Here, we present the outcomes from the second Large Language Model (LLM) Hackathon for Applications in Materials Science and Chemistry, which engaged participants across global hybrid locations, resulting in 34 team submissions. The submissions spanned seven key application areas and demonstrated the diverse utility of LLMs for applications in (1) molecular and material property prediction; (2) molecular and material design; (3) automation and novel interfaces; (4) scientific communication and education; (5) research data management and automation; (6) hypothesis generation and evaluation; and (7) knowledge extraction and reasoning from scientific literature. Each team submission is presented in a summary table with links to the code and as brief papers in the appendix. Beyond team results, we discuss the hackathon event and its hybrid format, which included physical hubs in Toronto, Montreal, San Francisco, Berlin, Lausanne, and Tokyo, alongside a global online hub to enable local and virtual collaboration.

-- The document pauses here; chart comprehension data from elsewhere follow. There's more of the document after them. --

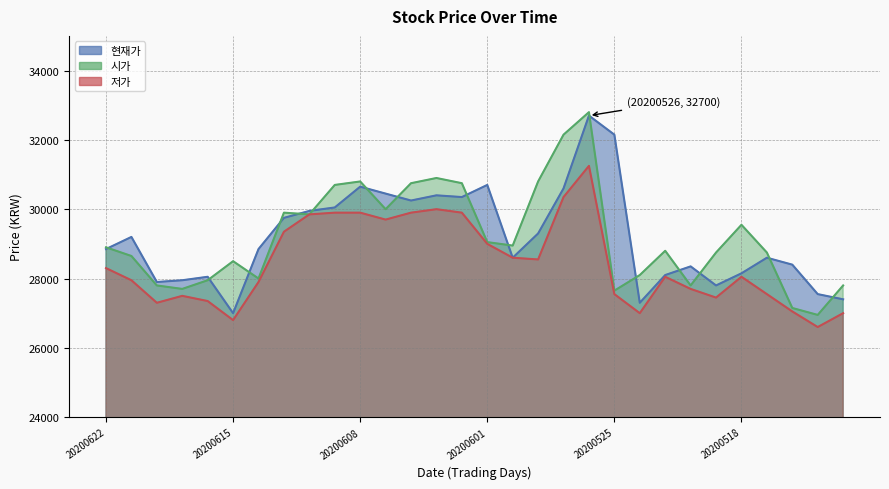

Which series ends up on top after the final intersection of 시가 and 현재가?

시가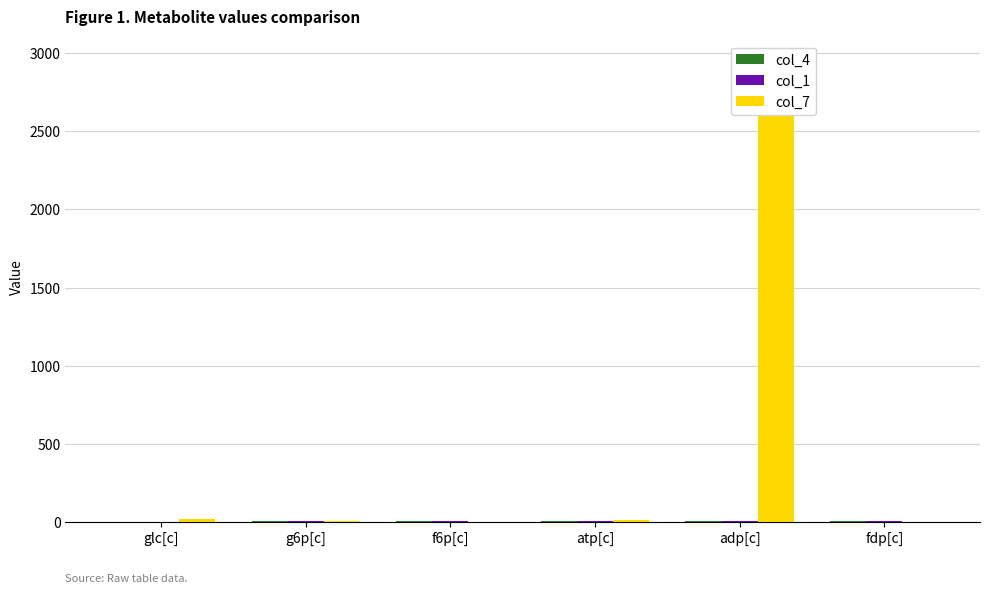

At how many categories does at least one series exceed 2314?

1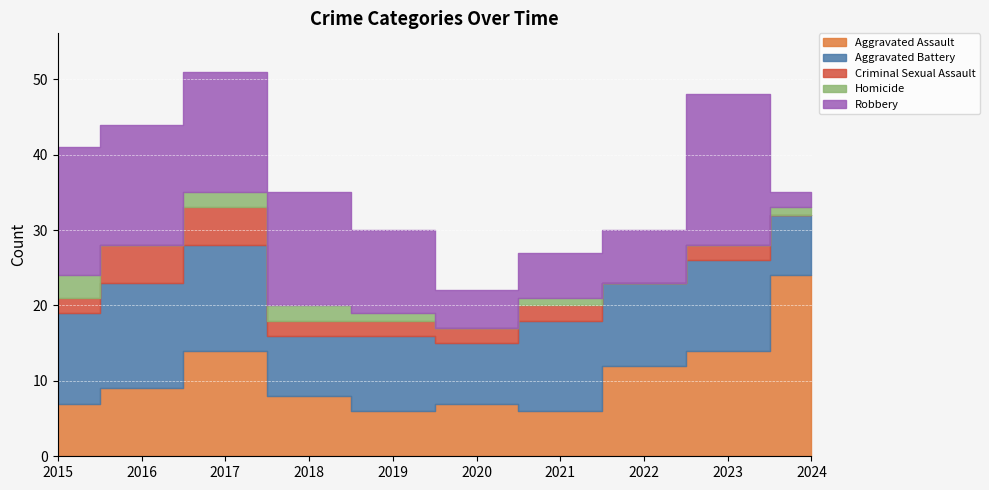

What is the difference between the highest and lowest values at 2022?

12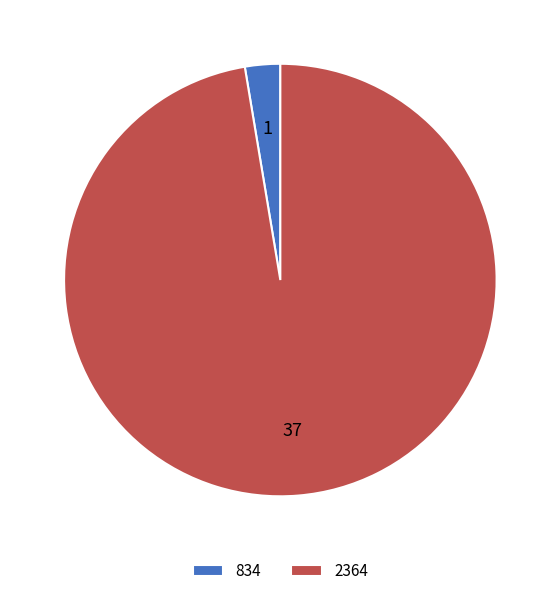

Count the number of slices in the pie.

2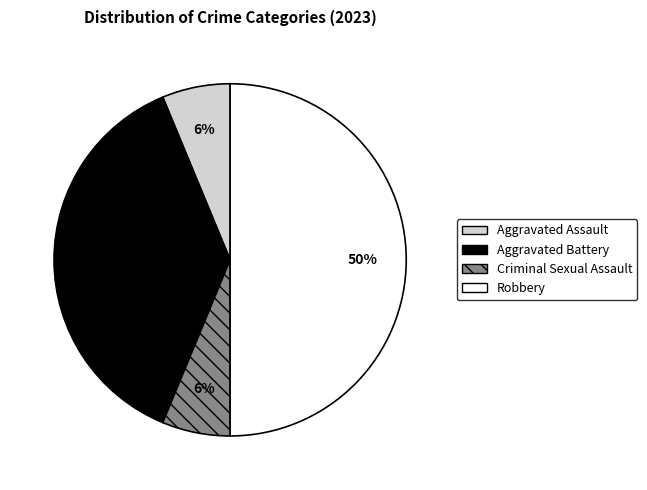

Is it true that Aggravated Assault is 6% of the pie?

True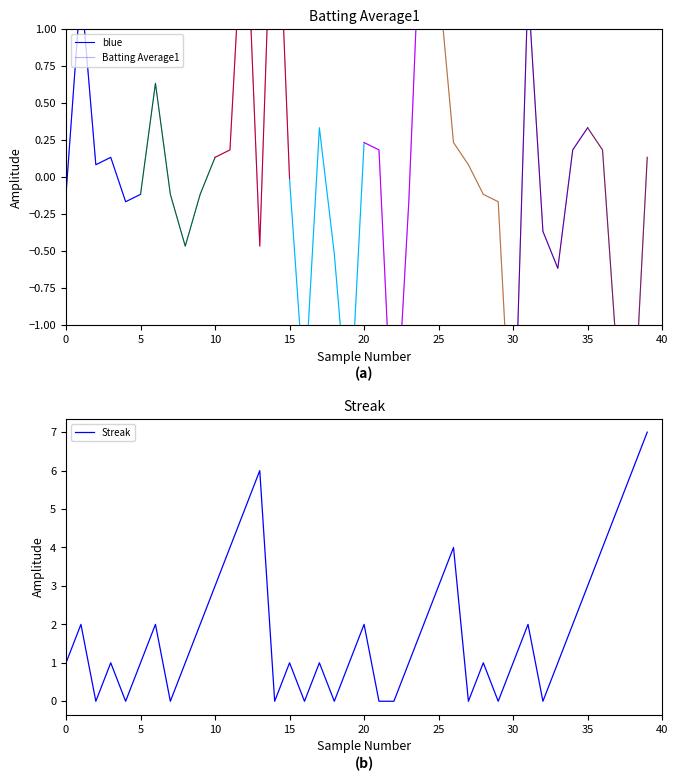

True or false: Streak and Batting Average1 intersect in this chart.

True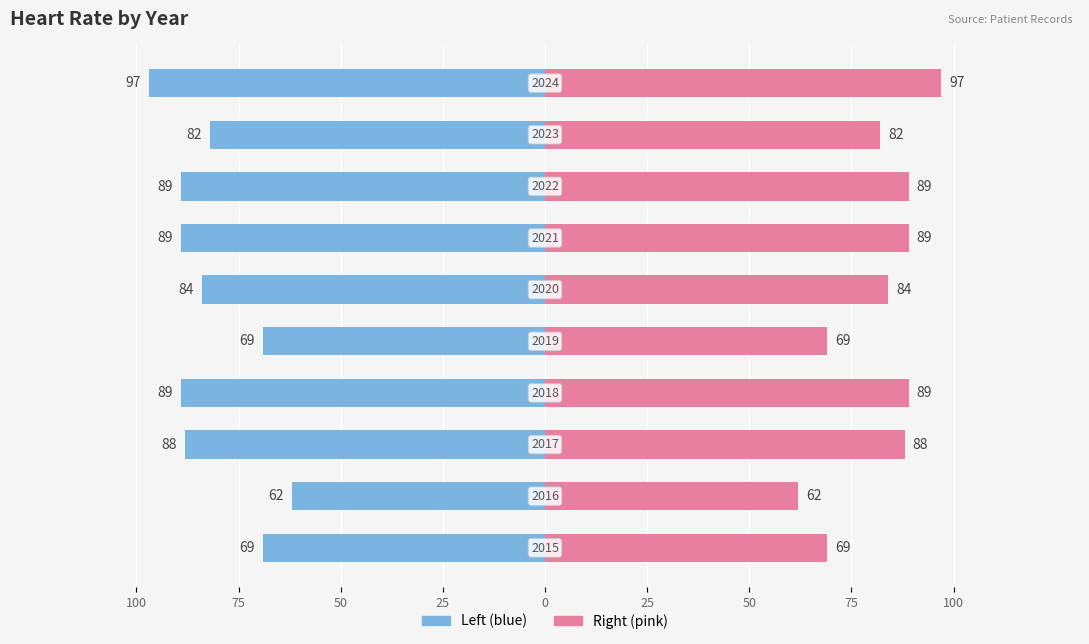

Are the bars grouped side by side (vs. stacked)?

Yes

Overall, the event highlighted significant improvements in LLM capabilities since the previous year's hackathon, suggesting continued expansion of LLMs for applications in materials science and chemistry research. These outcomes demonstrate the dual utility of LLMs as both multipurpose models for diverse machine learning tasks and platforms for rapid prototyping custom applications in scientific research.

翻译：本文介绍了第二届材料科学与化学领域大语言模型应用黑客松的成果。该活动在全球多个混合地点展开，共收到34支团队的提交作品。提交内容涵盖七个关键应用领域，展示了大语言模型在以下方面的多样化应用潜力：(1) 分子与材料性质预测；(2) 分子与材料设计；(3) 自动化流程与新型交互界面；(4) 科学传播与教育；(5) 研究数据管理与自动化；(6) 假设生成与验证；(7) 科学文献的知识提取与推理。每支团队的成果均以摘要表格形式呈现，附代码链接，并在附录中以简短论文形式展示。除团队成果外，本文还探讨了此次黑客松的混合组织形式——活动在多伦多、蒙特利尔、旧金山、柏林、洛桑和东京设有实体枢纽，同时设立全球在线枢纽，以支持本地与虚拟协作。总体而言，本次活动突显了相较于去年黑客松，大语言模型能力取得的显著进步，预示着大语言模型在材料科学与化学研究中的应用将持续扩展。这些成果证明了大语言模型具有双重效用：既是适用于多种机器学习任务的多功能模型，也可作为科学研究中快速构建定制应用的原型开发平台。